Provided entries ::
== Segment start ==

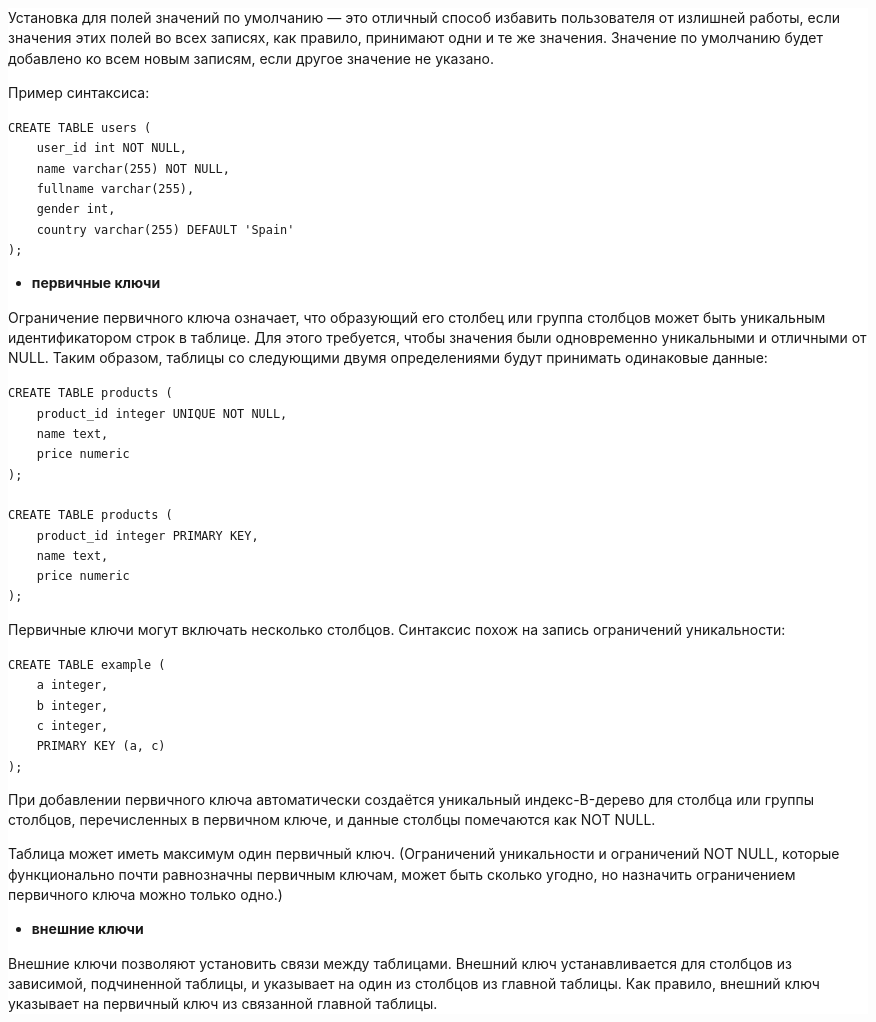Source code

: Установка для полей значений по умолчанию — это отличный способ избавить пользователя от излишней работы, если значения этих полей во всех записях, как правило, принимают одни и те же значения. Значение по умолчанию будет добавлено ко всем новым записям, если другое значение не указано. 

Пример синтаксиса: 
```console
CREATE TABLE users ( 
    user_id int NOT NULL, 
    name varchar(255) NOT NULL, 
    fullname varchar(255), 
    gender int, 
    country varchar(255) DEFAULT 'Spain' 
); 
```

* **первичные ключи**

Ограничение первичного ключа означает, что образующий его столбец или группа столбцов может быть уникальным идентификатором строк в таблице. Для этого требуется, чтобы значения были одновременно уникальными и отличными от NULL. Таким образом, таблицы со следующими двумя определениями будут принимать одинаковые данные: 
```console
CREATE TABLE products ( 
    product_id integer UNIQUE NOT NULL, 
    name text, 
    price numeric 
); 

CREATE TABLE products ( 
    product_id integer PRIMARY KEY, 
    name text, 
    price numeric 
); 
```

Первичные ключи могут включать несколько столбцов. Синтаксис похож на запись ограничений уникальности: 
```console
CREATE TABLE example (
    a integer, 
    b integer, 
    c integer, 
    PRIMARY KEY (a, c) 
); 
```

При добавлении первичного ключа автоматически создаётся уникальный индекс-B-дерево для столбца или группы столбцов, перечисленных в первичном ключе, и данные столбцы помечаются как NOT NULL. 

Таблица может иметь максимум один первичный ключ. (Ограничений уникальности и ограничений NOT NULL, которые функционально почти равнозначны первичным ключам, может быть сколько угодно, но назначить ограничением первичного ключа можно только одно.) 

* **внешние ключи**

Внешние ключи позволяют установить связи между таблицами. Внешний ключ устанавливается для столбцов из зависимой, подчиненной таблицы, и указывает на один из столбцов из главной таблицы. Как правило, внешний ключ указывает на первичный ключ из связанной главной таблицы.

== Segment end ==

What the exercise asks :: Look through the data above. Each line containing the word "integer" needs to be copied.

Answer area ::
    product_id integer UNIQUE NOT NULL, 
    product_id integer PRIMARY KEY, 
    a integer, 
    b integer, 
    c integer, 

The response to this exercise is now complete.